Ferrari Keys Through the Years
Feature
June 12, 2025

Keyvolution — How the Humble Car Key Has Evolved Over the Years

From a key like you use for your house to a fancy paperweight that can park your car remotely, Paul delves into the evolution of the car key.

There was a time — and I promise I’m not making this up — when a car key was… a key. A small, cold, slightly oily bit of metal that you inserted into a hole and turned. It made a satisfying click, the dashboard lit up like Blackpool on payday, and off you went.

Simple. Elegant. Effective.

And then, quite suddenly, the car industry lost its mind.

It started innocently enough. Someone, somewhere — probably German — decided the key should also have buttons. You know, so you could lock the car from five feet away instead of using your actual hand like some kind of barbarian. And fair enough. It made a pleasant beep, the mirrors folded in like origami, and you felt a bit like James Bond.

Then Ferrari got involved.

Now, I adore Ferraris. I do. But in 2010, they gave us the key for the 458 Italia — a small red object that looked like it had been designed by someone who usually makes USB sticks for teenage girls. It was shiny. It had a prancing horse. But crucially, it didn’t fit anywhere. The ignition slot was now a button, and the key was just there… floating. Existing. Taking up space.
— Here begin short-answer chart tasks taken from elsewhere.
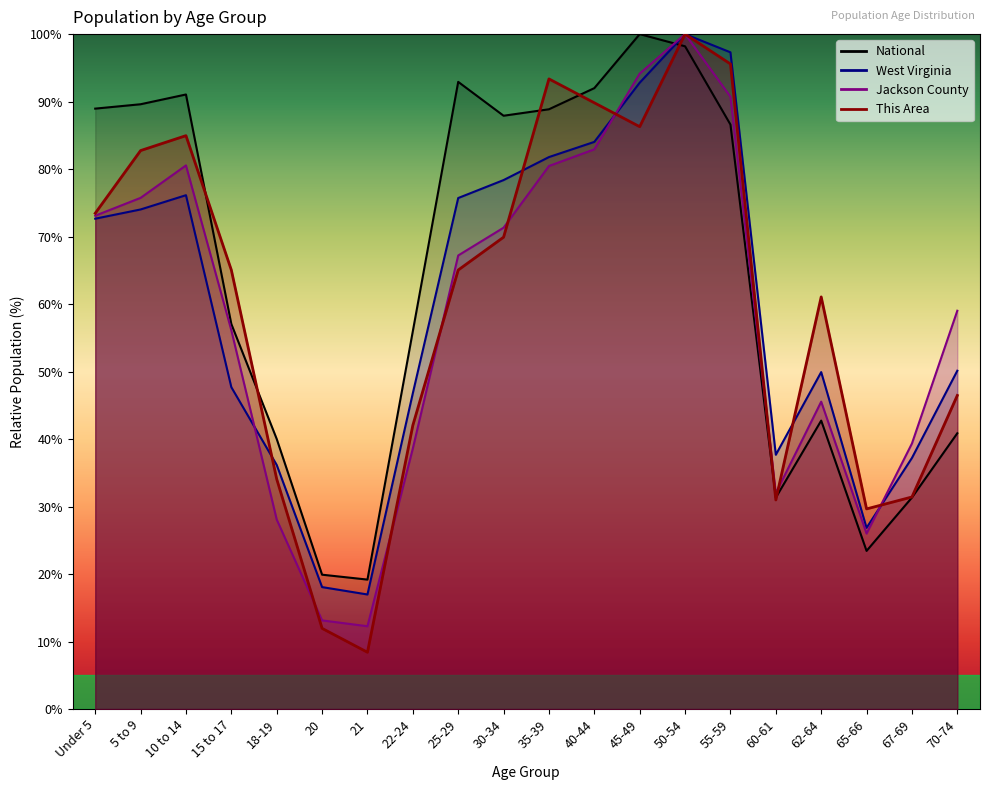

How many distinct data groups are displayed?

4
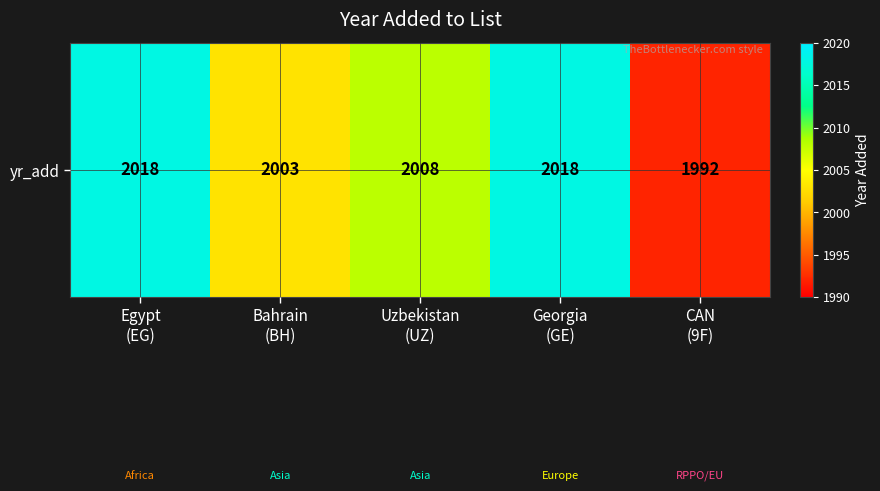

The chart shows a value of 1992 at CAN
(9F). True or false?

True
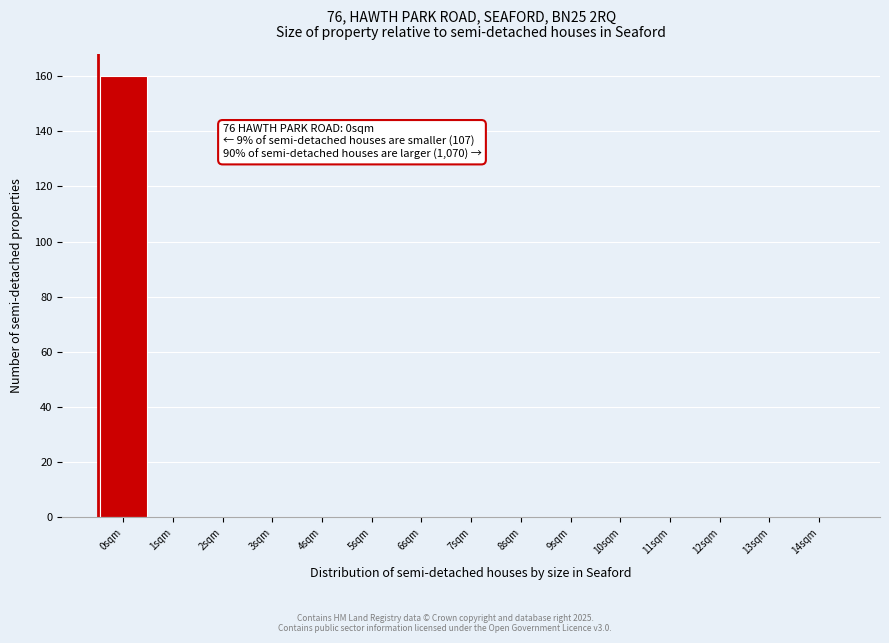

Reading left to right, list all the values displayed in this chart.

0sqm=160	1sqm=0	2sqm=0	3sqm=0	4sqm=0	5sqm=0	6sqm=0	7sqm=0	8sqm=0	9sqm=0	10sqm=0	11sqm=0	12sqm=0	13sqm=0	14sqm=0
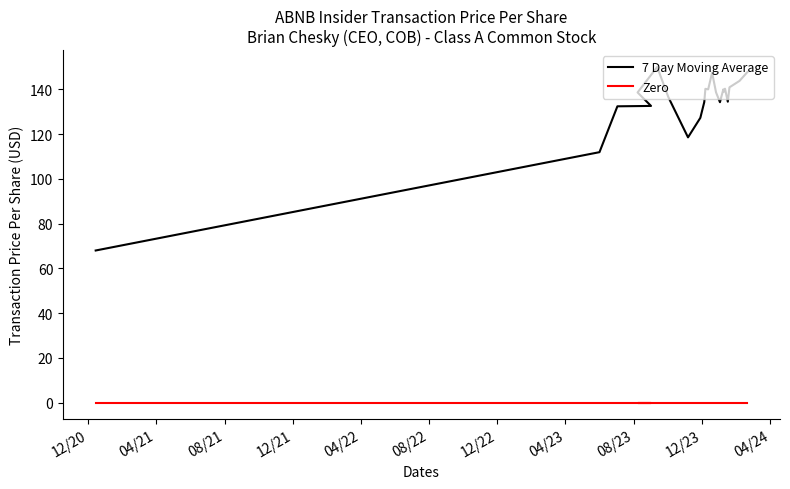

At how many categories does at least one series exceed 125?

20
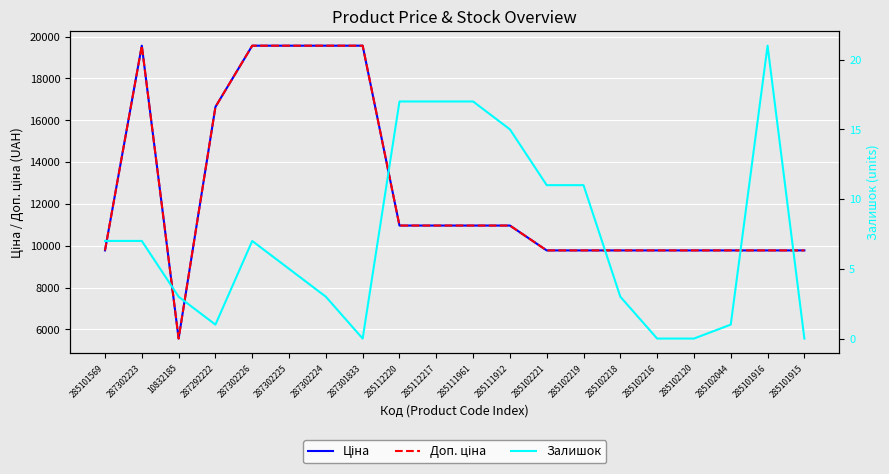

What are all the series names shown in the legend?

Ціна, Доп. ціна, Залишок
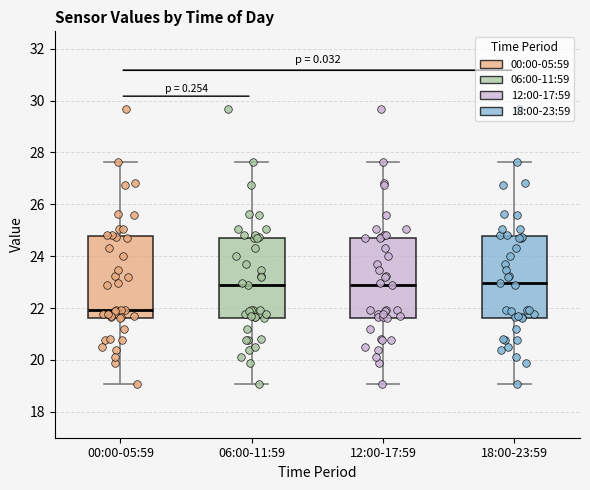

Reading left to right, read every box against the y-axis: the position of its median line, the range the box covers, and the ends of its whiskers. The values are not printed on the chart, so give them approximately, as read against the axis.

00:00-05:59: median 22.0, box 21.6 to 24.8, whiskers 19.0 to 27.6
06:00-11:59: median 23.0, box 21.6 to 24.8, whiskers 19.0 to 27.6
12:00-17:59: median 23.0, box 21.6 to 24.8, whiskers 19.0 to 27.6
18:00-23:59: median 23.0, box 21.6 to 24.8, whiskers 19.0 to 27.6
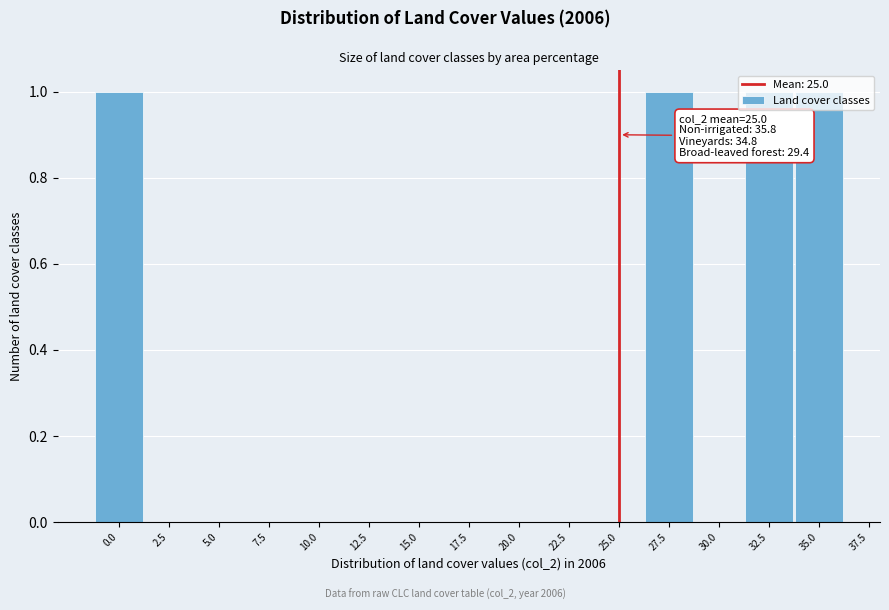

Between 17.5 and 32.5, which is larger?

32.5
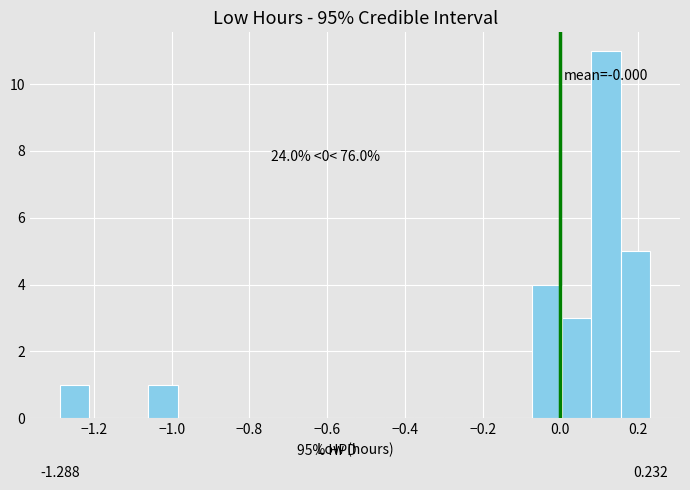

Read against the x-axis, roughly where is the centre of the tallest bar?

0.12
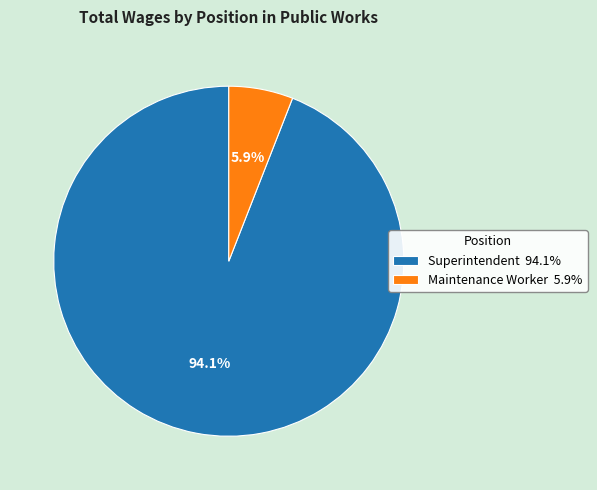

Approximately how many times larger is the value at Maintenance Worker compared to Superintendent?

0.1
McLaren, not wanting to be out-weirded, produced keys that look like they operate a lift in Dubai. You press one button and nothing happens. You press two buttons and still nothing happens. Then you accidentally hold the unlock button for three seconds and the doors fly open like a scene from Star Wars and a pigeon dies of shock.

Porsche, bless them, made their key look like the car. Genuinely. The shape of a 911. Which is adorable until you realise your £300,000 GT3 RS now comes with something that resembles a Happy Meal toy.

And then… Koenigsegg.

The Swedish lunatics decided that a car key should no longer be a key at all, but a sort of chromed pebble designed to impress billionaires and confuse airport security. It’s the size of a roast potato and it’s completely useless. You can’t start the car with it. You just have to have it — like a fancy trinket you keep in your trousers, if your trousers were designed by IKEA and came with a meatball compartment.

The Koenigsegg Regera key — and I’m not joking — looks like something you’d find in the back of Thanos’ glove. It opens the doors, sure, and can maybe heat your house and make coffee, but you’ll never, ever put it in your jeans without looking like you’ve smuggled a Fabergé egg through customs.

Aston Martin once made a key out of sapphire crystal. Because obviously nothing says practical and robust like something you could scratch with a sugar cube. Lamborghini gave up entirely and now just borrow keys from Audi — which is fine, until you realise you’ve locked yourself out of your Huracán with the same key that opens your uncle’s diesel A6.

And the worst part? You don’t use these keys. You carry them around, wave them in the general direction of the car, and hope the electronics don’t have a migraine. You don’t start a supercar anymore — you negotiate with it.

Frankly, I miss the old days. When you put the key in, turned it, and the car roared into life like an angry bear. When losing your key meant fishing it out of the sofa, not taking out a second mortgage to replace a titanium origami beetle.

Because somewhere along the line, the key stopped being a tool — and became a statement. A jewellery item. A paperweight. A conversation starter at a party you don’t want to be at.

I just want to drive the car. Not summon it like a Harry Potter spell.

Dear car manufacturers of the world — and I say this with love — give us back the key. A proper key. One that fits in your pocket, turns in a slot, and doesn’t look like it belongs on Elon Musk’s bedside table.

Until then, I’ll be the one stood in the car park, holding a miniature sculpture, wondering if I’ve accidentally bought the world’s most expensive paperweight.